• _PROBLEM REQUIREMENTS_
Your response should consist solely of the lines from the one containing "出提示的情况下生成情境化的响应。" through the end of the data, copied exactly.

━━━━━ SOURCE RECORDS ━━━━━

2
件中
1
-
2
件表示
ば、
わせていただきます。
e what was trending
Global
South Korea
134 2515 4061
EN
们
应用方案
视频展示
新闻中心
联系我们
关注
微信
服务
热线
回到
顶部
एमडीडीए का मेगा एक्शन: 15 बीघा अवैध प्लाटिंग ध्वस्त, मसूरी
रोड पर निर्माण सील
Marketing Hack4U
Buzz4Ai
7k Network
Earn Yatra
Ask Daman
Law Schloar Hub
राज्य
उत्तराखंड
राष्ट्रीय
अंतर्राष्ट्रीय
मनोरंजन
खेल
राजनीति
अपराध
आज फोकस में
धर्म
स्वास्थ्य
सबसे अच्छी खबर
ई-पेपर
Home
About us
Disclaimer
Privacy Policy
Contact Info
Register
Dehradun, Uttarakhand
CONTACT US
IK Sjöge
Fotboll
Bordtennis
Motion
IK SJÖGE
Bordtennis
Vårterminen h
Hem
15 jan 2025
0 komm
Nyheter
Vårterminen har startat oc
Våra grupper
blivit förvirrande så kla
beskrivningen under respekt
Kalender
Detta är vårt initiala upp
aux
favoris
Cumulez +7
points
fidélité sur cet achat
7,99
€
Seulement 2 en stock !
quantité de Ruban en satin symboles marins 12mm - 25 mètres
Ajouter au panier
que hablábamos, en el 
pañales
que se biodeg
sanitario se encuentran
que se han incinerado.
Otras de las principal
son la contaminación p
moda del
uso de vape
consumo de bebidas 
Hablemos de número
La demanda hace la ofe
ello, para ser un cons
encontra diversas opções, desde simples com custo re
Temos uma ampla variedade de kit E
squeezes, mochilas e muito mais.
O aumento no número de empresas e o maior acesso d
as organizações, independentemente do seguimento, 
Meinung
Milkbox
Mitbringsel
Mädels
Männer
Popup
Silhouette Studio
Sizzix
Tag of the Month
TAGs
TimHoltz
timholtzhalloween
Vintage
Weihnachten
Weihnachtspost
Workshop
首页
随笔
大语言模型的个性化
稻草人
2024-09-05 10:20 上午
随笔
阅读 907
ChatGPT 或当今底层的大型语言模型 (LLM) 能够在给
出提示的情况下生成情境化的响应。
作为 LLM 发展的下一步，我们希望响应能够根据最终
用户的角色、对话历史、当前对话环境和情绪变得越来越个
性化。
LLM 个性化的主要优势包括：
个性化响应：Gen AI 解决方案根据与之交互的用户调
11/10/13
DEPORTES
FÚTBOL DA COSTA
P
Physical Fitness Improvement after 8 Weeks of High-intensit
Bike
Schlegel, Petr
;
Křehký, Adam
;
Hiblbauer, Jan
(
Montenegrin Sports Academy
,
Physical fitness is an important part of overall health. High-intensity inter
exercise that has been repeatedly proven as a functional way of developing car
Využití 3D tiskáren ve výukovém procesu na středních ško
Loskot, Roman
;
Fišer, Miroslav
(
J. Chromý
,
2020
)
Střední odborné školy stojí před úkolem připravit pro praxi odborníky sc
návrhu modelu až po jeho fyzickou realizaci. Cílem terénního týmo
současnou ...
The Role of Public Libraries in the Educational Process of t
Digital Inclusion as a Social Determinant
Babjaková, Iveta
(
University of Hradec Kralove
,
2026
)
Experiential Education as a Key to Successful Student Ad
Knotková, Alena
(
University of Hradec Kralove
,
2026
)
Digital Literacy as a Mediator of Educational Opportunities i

━━━━━

• _PROBLEM SOLUTION_
出提示的情况下生成情境化的响应。
作为 LLM 发展的下一步，我们希望响应能够根据最终
用户的角色、对话历史、当前对话环境和情绪变得越来越个
性化。
LLM 个性化的主要优势包括：
个性化响应：Gen AI 解决方案根据与之交互的用户调
11/10/13
DEPORTES
FÚTBOL DA COSTA
P
Physical Fitness Improvement after 8 Weeks of High-intensit
Bike
Schlegel, Petr
;
Křehký, Adam
;
Hiblbauer, Jan
(
Montenegrin Sports Academy
,
Physical fitness is an important part of overall health. High-intensity inter
exercise that has been repeatedly proven as a functional way of developing car
Využití 3D tiskáren ve výukovém procesu na středních ško
Loskot, Roman
;
Fišer, Miroslav
(
J. Chromý
,
2020
)
Střední odborné školy stojí před úkolem připravit pro praxi odborníky sc
návrhu modelu až po jeho fyzickou realizaci. Cílem terénního týmo
současnou ...
The Role of Public Libraries in the Educational Process of t
Digital Inclusion as a Social Determinant
Babjaková, Iveta
(
University of Hradec Kralove
,
2026
)
Experiential Education as a Key to Successful Student Ad
Knotková, Alena
(
University of Hradec Kralove
,
2026
)
Digital Literacy as a Mediator of Educational Opportunities i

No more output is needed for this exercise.